At $4 per active engineer per month, Warclick costs about 10% of LinearB's typical published per-seat pricing at the midpoint, with no annual commitment.

* Based on linearb.io published pricing of $29-$59/contributor/mo and Vendr/Tekpon corroboration. Your actual quote may differ. LinearB's free tier (≤8 contributors) is genuinely free.

Warclick's minimum is $20/month. LinearB's minimum is whichever of: (a) free for ≤8 contributors, (b) $29 × 9 contributors × 12 months = $3,132 for the smallest paid annual contract. Different shapes for different team sizes.

Frequently asked

Is Warclick a LinearB alternative?
Yes — for teams of roughly 10 to 50 engineers who want all-branch visibility, fair attribution, and AI coding tool adoption insights without LinearB's $29-$59 per-contributor-per-month price tag (linearb.io, Vendr, Tekpon) or its annual billing requirement. LinearB has more product surface area — workflow automation, WorkerB, AI code reviews — and integrates beyond GitHub. Warclick is narrower, cheaper, and structurally captures more of the actual code-creation activity because it doesn't require a PR.
How is Warclick's commit count different from LinearB's?
LinearB anchors its metric system on the pull request lifecycle. Coding Time, by LinearB's own definition, is the duration between the first commit on a branch and the moment a PR is opened — meaning a branch with no PR does not generate a Coding Time entry. Cycle Time, throughput, and most LinearB headline metrics build on this foundation. Warclick captures every push to every branch in real time via webhooks and deduplicates by SHA, so commits on feature branches that never reach a PR — spike work, draft prototypes, exploration, abandoned experiments — still appear in the dashboard. In a Warclick audit, 32% of one engineer's actual commits over a window were on branches without an open PR. Anchoring metrics on PR open and PR merge events makes the dashboard tidy. The work that happens on draft branches, spike branches, and abandoned exploration stays exactly the same — it just stops showing up.

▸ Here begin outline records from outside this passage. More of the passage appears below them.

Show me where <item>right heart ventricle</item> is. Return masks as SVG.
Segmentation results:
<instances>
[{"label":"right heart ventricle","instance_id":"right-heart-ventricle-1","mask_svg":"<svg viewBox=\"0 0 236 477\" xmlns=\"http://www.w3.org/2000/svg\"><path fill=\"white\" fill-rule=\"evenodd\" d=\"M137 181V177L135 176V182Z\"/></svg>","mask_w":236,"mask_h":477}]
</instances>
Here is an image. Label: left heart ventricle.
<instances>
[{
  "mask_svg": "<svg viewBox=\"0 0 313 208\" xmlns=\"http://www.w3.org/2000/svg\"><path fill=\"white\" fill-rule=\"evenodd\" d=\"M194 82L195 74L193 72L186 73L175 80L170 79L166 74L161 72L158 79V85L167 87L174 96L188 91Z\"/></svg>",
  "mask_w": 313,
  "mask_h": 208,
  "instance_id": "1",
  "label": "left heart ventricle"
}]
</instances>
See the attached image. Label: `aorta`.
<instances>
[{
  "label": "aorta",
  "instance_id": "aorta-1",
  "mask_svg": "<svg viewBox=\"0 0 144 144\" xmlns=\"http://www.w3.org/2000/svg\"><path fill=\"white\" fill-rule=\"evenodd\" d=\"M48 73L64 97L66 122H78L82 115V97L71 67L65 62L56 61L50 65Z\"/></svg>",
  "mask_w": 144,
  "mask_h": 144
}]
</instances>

Are there other LinearB alternatives or competitors I should consider?
Yes — Jellyfish, DX (now part of Atlassian), Pluralsight Flow, Swarmia, Haystack, and GitHub Insights all play in the engineering analytics category, sometimes called Developer Productivity Insight Platforms (Gartner). Each makes different tradeoffs on price, branch coverage, integration footprint, and onboarding time. The honest read: Warclick wins decisively on cost-and-onboarding and on all-branch-with-fair-attribution; LinearB wins decisively on workflow automation and PR routing — they ship action features (WorkerB, programmable workflows, AI code reviews) that Warclick does not.
Is Warclick really only $4 per active engineer per month?

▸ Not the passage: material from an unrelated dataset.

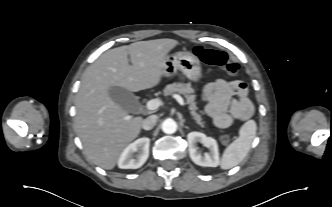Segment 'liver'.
<instances>
[{"label":"liver","mask_w":332,"mask_h":207,"mask_svg":"<svg viewBox=\"0 0 332 207\" xmlns=\"http://www.w3.org/2000/svg\"><path fill=\"white\" fill-rule=\"evenodd\" d=\"M178 44L174 39H156L117 47L85 70L75 101V130L92 163L113 169L123 149L139 135L143 122L142 117H130L116 104L109 89L118 86L138 92L157 86L164 60Z\"/></svg>","instance_id":"6515ba94"}]
</instances>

Yes. $4 per active warrior per month with a $20/month minimum, publicly listed on the homepage. "Active" means engineers who pushed commits, opened PRs, or reviewed code in the period — so if half your team is on PTO, you pay for half. No annual contract, no platform fee, no module-pricing layers, no sales call. Against LinearB's published $29-$59 per-contributor range, that's about 10% at the midpoint of typical LinearB pricing.
What does LinearB do that Warclick does not?

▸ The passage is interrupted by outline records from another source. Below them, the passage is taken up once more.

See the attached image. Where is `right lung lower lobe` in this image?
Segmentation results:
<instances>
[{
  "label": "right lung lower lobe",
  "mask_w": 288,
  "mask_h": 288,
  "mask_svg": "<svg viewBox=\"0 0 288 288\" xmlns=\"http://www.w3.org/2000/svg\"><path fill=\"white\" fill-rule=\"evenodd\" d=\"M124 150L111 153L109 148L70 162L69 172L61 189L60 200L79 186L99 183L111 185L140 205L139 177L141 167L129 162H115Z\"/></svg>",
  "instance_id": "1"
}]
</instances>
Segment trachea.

Workflow automation, primarily. WorkerB sends contextual Slack and Microsoft Teams notifications to developers about their PRs. Programmable workflows route PRs based on size and risk. AI code reviews flag security and quality issues automatically. Auto-PR descriptions generate copy from diff context. LinearB also integrates with Jira, GitLab, Bitbucket, and Azure DevOps; Warclick is GitHub-only and read-only by design. If your team needs PR routing, automated reviews, or unified Jira-plus-Git reporting, LinearB ships features Warclick does not. If your team needs all-branch visibility, fair attribution, and a price that does not require a sales call, that is the trade.